Exercise description:
In the lines below, replace every "Miljöpolicy" with "Hållbarhetspolicy" and write out all of the text read from the pages, with nothing else changed. Leave the pictures out of your answer.

START Data for the task

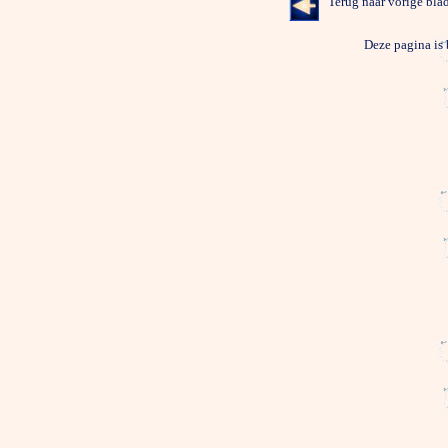
Terug naar vori
Deze pagina is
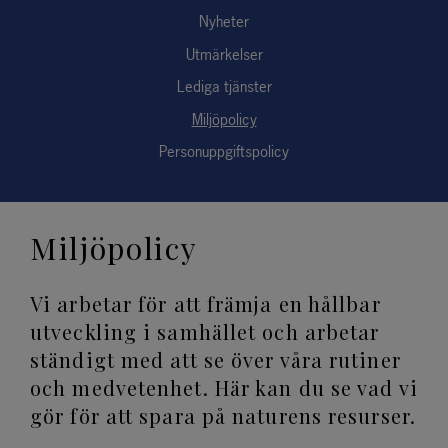
Nyheter
Utmärkelser
Lediga tjänster
Miljöpolicy
Personuppgiftspolicy
Miljöpolicy
Vi arbetar för att främja en hållbar
utveckling i samhället och arbetar
ständigt med att se över våra rutiner
och medvetenhet. Här kan du se vad vi
gör för att spara på naturens resurser.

END Data for the task

Output below:
Terug naar vori
Deze pagina is
Nyheter
Utmärkelser
Lediga tjänster
Hållbarhetspolicy
Personuppgiftspolicy
Hållbarhetspolicy
Vi arbetar för att främja en hållbar
utveckling i samhället och arbetar
ständigt med att se över våra rutiner
och medvetenhet. Här kan du se vad vi
gör för att spara på naturens resurser.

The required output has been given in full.